Re: [I18ndir] Fwd: Re: Working Group Last Call: Structured Headers for HTTP

"Asmus Freytag (c)" <asmusf@ix.netcom.com> Thu, 06 February 2020 22:18 UTC

DomainKey-Signature: a=rsa-sha1; q=dns; c=nofws; s=dk12062016; d=ix.netcom.com; b=OYPJnmmKkVmgGD3J5eeik9ALODr6BJ3DlebXp47/dfQlryIpetgdvzLqnhn1WWg9SHYOM2cIFJ1V+WsvL0+MrqvB0og3Ljr46vb7RdPf4Vu3r4lkI9foB04FYlAmFElBXz2n8GilguD5JRAWQvAuSFzL/sLkGpMteAdKhGJ/d6zSa/82R2gcGo3Yw7Qpu/92AqgdQ6NCRNrT+LLYlUEroLKcTpWv56rmcgUOgQ56W7D2ypSRE26jT5WgUpH+Mb4EYYvDZsjUwVlTspqD5QzEszi1G35/wW+aKFgy4KS4QZU/8AD284f6PxY3kHYYFiiqDzVVSLjLU4D6SKdz70/1LA==; h=Received:Subject:To:References:From:Message-ID:Date:User-Agent:MIME-Version:In-Reply-To:Content-Type:Content-Language:X-ELNK-Trace:X-Originating-IP;
To: John C Klensin <john-ietf@jck.com>, i18ndir@ietf.org
References: <fd66eb72-2777-3f34-026b-00f4084b88ea@ix.netcom.com> <a7652163-6815-457b-b6b4-96affe237a32@ix.netcom.com> <A942D88A37437ED525455FD6@PSB> <caa945d8-e8e6-b206-710d-732b0e944c02@ix.netcom.com> <3382B597A3BB48B854C8D3BD@PSB>
From: "Asmus Freytag (c)" <asmusf@ix.netcom.com>
Message-ID: <29e332d1-2f50-e982-dd7b-ee3773a03bab@ix.netcom.com>
Date: Thu, 06 Feb 2020 14:18:53 -0800
User-Agent: Mozilla/5.0 (Windows NT 10.0; WOW64; rv:68.0) Gecko/20100101 Thunderbird/68.4.2
MIME-Version: 1.0
In-Reply-To: <3382B597A3BB48B854C8D3BD@PSB>
Content-Type: multipart/alternative; boundary="------------922F16F59BB3E37BA71FF5EB"
Content-Language: en-US
Archived-At: <https://mailarchive.ietf.org/arch/msg/i18ndir/bmZpMnLuAr1xrP_fD7VOdzqOPnU>
Subject: Re: [I18ndir] Fwd: Re: Working Group Last Call: Structured Headers for HTTP
Precedence: list

A couple of thoughts:

There are protocol parameters (like programming language keywords) and 
then there are object identifiers. For the former, issues like O vs. 0 
are annoyances - many of which can be avoided by proper choice of 
keywords. Object identifiers are chosen ad-hoc; only the repertoire and 
comparison rules are under the control of the protocol designer. And 
they may be directly supplied by/exposed to users.
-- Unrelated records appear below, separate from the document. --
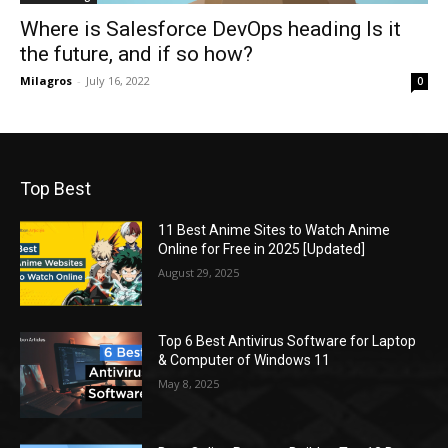
Where is Salesforce DevOps heading Is it
the future, and if so how?
Milagros
-
July 16, 2022
0
Top Best
11 Best Anime Sites to Watch Anime
Online for Free in 2025 [Updated]
August 29, 2025
Top 6 Best Antivirus Software for Laptop
& Computer of Windows 11
May 8, 2025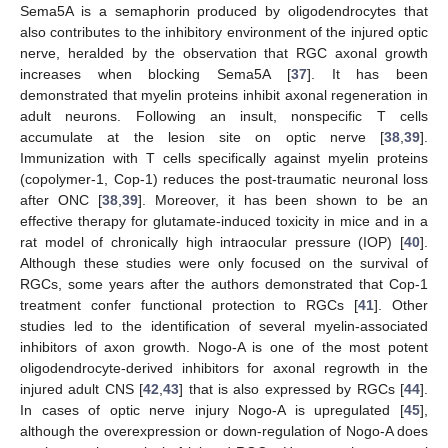
Sema5A is a semaphorin produced by oligodendrocytes that
also contributes to the inhibitory environment of the injured optic
nerve, heralded by the observation that RGC axonal growth
increases when blocking Sema5A [
37
]. It has been
demonstrated that myelin proteins inhibit axonal regeneration in
adult neurons. Following an insult, nonspecific T cells
accumulate at the lesion site on optic nerve [
38
,
39
].
Immunization with T cells specifically against myelin proteins
(copolymer-1, Cop-1) reduces the post-traumatic neuronal loss
after ONC [
38
,
39
]. Moreover, it has been shown to be an
effective therapy for glutamate-induced toxicity in mice and in a
rat model of chronically high intraocular pressure (IOP) [
40
].
Although these studies were only focused on the survival of
RGCs, some years after the authors demonstrated that Cop-1
treatment confer functional protection to RGCs [
41
]. Other
studies led to the identification of several myelin-associated
inhibitors of axon growth. Nogo-A is one of the most potent
oligodendrocyte-derived inhibitors for axonal regrowth in the
injured adult CNS [
42
,
43
] that is also expressed by RGCs [
44
].
In cases of optic nerve injury Nogo-A is upregulated [
45
],
although the overexpression or down-regulation of Nogo-A does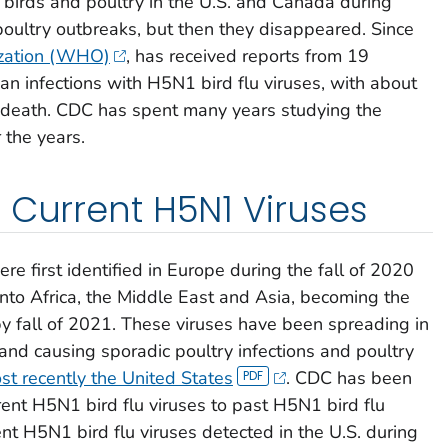
 birds and poultry in the U.S. and Canada during
oultry outbreaks, but then they disappeared. Since
zation (WHO)
, has received reports from 19
n infections with H5N1 bird flu viruses, with about
n death. CDC has spent many years studying the
 the years.
 Current H5N1 Viruses
re first identified in Europe during the fall of 2020
nto Africa, the Middle East and Asia, becoming the
y fall of 2021. These viruses have been spreading in
 and causing sporadic poultry infections and poultry
st recently the United States
. CDC has been
rent H5N1 bird flu viruses to past H5N1 bird flu
nt H5N1 bird flu viruses detected in the U.S. during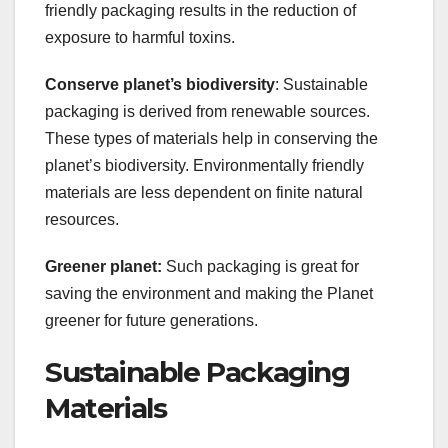
friendly packaging results in the reduction of
exposure to harmful toxins.
Conserve planet’s biodiversity
: Sustainable
packaging is derived from renewable sources.
These types of materials help in conserving the
planet’s biodiversity. Environmentally friendly
materials are less dependent on finite natural
resources.
Greener planet:
Such packaging is great for
saving the environment and making the Planet
greener for future generations.
Sustainable Packaging
Materials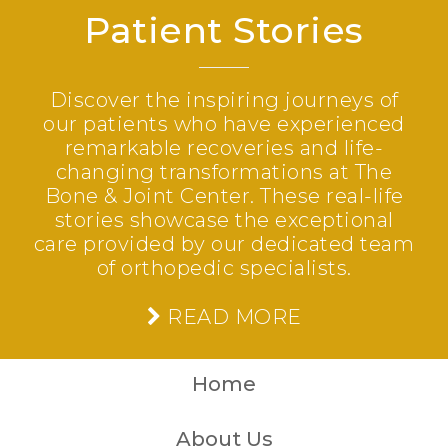
Patient Stories
Discover the inspiring journeys of
our patients who have experienced
remarkable recoveries and life-
changing transformations at The
Bone & Joint Center. These real-life
stories showcase the exceptional
care provided by our dedicated team
of orthopedic specialists.
READ MORE
Home
About Us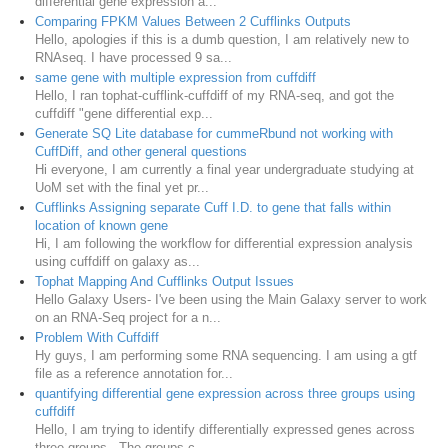
differential gene expression a...
Comparing FPKM Values Between 2 Cufflinks Outputs
Hello, apologies if this is a dumb question, I am relatively new to
RNAseq. I have processed 9 sa...
same gene with multiple expression from cuffdiff
Hello, I ran tophat-cufflink-cuffdiff of my RNA-seq, and got the
cuffdiff "gene differential exp...
Generate SQ Lite database for cummeRbund not working with
CuffDiff, and other general questions
Hi everyone, I am currently a final year undergraduate studying at
UoM set with the final yet pr...
Cufflinks Assigning separate Cuff I.D. to gene that falls within
location of known gene
Hi, I am following the workflow for differential expression analysis
using cuffdiff on galaxy as...
Tophat Mapping And Cufflinks Output Issues
Hello Galaxy Users- I've been using the Main Galaxy server to work
on an RNA-Seq project for a n...
Problem With Cuffdiff
Hy guys, I am performing some RNA sequencing. I am using a gtf
file as a reference annotation for...
quantifying differential gene expression across three groups using
cuffdiff
Hello, I am trying to identify differentially expressed genes across
three groups. The groups c...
Much of what you write below seems to me to primarily apply to such 
object identifiers and it's good to realize that even simple schemes 
(uppercase ASCII) have many edge conditions that need to be nailed down 
precisely. Even more true for more complex (internationalized) versions.

On compatibility: for a "bis" version of a protocol, there's always a 
question of whether it represents a break or a continuation from the 
original. Perhaps there are only some aspects that simply can't be kept 
compatible. However, anytime there is such a break, the question of 
limiting character set support to the universal character set ought to 
be raised.

On specifying utf-8 (not 9 :) ) vs. "Unicode". The high-level bit of 
this is the need to limit the Unicode encoding forms in the 
specification to a single one. Nobody benefits from having to support 
all of them.

UTF-8 has rather obvious advantages in interchange: it sidesteps the 
byte order problem (and therefore doesn't require any additional 
specification on how to uniquely serialize it to a byte stream). That 
should make it a good choice for any network protocol that isn't limited 
to stings of 7-bit items. (For those, some other serialization is 
needed, whether punycode or whatever).

This does not identify how the Unicode string is to be processed. You 
mention that IDNs work on the code point level. That's fine, and 
independent of how the data is transmitted. It is part of the 
specification that needs to be supplied anyway: how these protocol 
values are to be compared, sorted, etc. (The rules may well differ 
between keywords and object identifiers).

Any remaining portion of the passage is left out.